Робин взглянула на Типпу. Лицо помощника перерезала широкая, лягушачья ухмылка, он шагнул вперед.
– Ей-богу, мэм, чем я только не болел, – проговорил Натаниэль, маленький рябой боцман, становясь рядом. – Однако жив пока.
Робин сидела на корме, Типпу и Натаниэль – на веслах. Они гребли к берегу навстречу отливу, слушая объяснения боцмана.
– У каждого работорговца свой барак, который охраняется его людьми, – говорил Натаниэль. – Черных пташек пригоняют и продают португальцы.
Вслушиваясь в его слова, Робин нашла ответы на все вопросы, тревожившие ее и Зугу.

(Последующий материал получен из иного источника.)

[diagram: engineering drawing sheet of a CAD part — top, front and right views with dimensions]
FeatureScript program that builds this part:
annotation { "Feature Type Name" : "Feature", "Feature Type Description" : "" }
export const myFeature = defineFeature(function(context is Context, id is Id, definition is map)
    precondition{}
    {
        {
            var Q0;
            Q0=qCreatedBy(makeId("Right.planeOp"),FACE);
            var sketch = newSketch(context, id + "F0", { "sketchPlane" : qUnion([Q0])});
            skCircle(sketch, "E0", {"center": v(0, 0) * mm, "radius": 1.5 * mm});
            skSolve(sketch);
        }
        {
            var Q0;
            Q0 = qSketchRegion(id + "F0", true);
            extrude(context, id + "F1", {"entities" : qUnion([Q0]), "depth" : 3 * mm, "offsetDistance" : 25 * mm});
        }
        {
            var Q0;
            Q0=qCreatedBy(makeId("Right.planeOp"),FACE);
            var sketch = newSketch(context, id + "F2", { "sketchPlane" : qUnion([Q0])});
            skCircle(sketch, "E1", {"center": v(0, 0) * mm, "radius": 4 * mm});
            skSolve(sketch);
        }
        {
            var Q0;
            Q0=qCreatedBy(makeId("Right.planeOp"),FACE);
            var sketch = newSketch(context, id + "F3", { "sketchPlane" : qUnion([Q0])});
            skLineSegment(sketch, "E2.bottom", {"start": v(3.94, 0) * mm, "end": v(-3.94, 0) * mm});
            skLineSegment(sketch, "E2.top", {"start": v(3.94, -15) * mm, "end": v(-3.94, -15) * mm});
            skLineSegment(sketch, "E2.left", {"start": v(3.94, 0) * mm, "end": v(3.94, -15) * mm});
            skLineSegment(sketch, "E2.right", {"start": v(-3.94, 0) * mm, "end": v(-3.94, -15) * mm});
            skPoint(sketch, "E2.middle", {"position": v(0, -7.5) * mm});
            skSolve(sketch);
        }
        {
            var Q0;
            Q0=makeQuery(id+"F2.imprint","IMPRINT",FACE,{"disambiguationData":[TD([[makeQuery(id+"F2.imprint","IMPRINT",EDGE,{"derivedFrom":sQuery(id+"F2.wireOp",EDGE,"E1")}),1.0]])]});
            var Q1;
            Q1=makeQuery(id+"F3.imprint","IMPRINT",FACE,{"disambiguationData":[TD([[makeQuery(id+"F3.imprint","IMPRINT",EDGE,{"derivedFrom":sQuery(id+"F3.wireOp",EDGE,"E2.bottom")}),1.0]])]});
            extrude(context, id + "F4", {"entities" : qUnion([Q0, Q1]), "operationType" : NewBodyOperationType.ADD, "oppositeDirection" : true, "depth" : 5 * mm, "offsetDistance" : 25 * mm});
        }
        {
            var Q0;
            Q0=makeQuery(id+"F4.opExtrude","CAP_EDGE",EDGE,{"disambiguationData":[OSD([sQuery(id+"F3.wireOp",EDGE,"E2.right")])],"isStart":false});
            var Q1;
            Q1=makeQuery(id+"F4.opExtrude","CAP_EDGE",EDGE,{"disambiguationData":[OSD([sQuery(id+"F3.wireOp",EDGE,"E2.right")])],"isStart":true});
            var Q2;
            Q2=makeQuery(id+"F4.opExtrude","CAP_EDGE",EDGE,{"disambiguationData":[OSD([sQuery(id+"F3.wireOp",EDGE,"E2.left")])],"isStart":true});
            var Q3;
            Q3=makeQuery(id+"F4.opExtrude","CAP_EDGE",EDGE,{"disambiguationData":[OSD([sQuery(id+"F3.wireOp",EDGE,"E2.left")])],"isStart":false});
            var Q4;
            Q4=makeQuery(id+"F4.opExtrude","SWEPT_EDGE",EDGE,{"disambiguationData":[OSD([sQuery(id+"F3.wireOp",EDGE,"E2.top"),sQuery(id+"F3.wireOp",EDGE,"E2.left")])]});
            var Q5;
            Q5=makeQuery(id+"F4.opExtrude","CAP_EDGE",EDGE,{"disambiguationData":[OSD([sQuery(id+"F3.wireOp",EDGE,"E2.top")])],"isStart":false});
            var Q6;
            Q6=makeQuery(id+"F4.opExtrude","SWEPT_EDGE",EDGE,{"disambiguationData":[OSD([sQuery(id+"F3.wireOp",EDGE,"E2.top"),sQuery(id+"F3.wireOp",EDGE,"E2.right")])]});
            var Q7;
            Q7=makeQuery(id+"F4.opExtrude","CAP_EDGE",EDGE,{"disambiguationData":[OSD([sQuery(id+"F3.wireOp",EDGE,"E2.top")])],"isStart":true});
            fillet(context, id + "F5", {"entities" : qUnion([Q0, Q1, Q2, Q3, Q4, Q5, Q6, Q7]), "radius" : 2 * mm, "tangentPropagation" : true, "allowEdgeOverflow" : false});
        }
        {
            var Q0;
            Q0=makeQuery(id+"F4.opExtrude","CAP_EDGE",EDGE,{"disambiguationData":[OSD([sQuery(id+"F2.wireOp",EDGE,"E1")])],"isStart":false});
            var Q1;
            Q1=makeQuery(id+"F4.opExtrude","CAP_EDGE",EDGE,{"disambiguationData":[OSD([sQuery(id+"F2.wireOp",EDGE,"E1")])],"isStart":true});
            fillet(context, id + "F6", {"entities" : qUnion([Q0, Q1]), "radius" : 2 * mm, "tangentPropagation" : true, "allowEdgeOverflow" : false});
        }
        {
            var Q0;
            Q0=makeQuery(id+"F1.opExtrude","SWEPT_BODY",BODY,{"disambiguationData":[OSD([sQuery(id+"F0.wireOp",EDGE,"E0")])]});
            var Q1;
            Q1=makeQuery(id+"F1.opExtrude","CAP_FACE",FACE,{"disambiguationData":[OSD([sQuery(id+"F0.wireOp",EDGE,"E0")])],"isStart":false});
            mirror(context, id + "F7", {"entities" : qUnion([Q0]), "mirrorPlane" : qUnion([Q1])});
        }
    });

Вот почему Перейра так отчаянно отговаривал их идти к югу от Замбези, вот почему, когда все попытки провалились, он решил напасть на экспедицию с отрядом вооруженных бандитов. Португалец охранял торговые пути своего брата и места, где тот закупал рабов. Его вела не просто алчность и похоть, а вполне объяснимое стремление скрыть от посторонних глаз выгодное предприятие.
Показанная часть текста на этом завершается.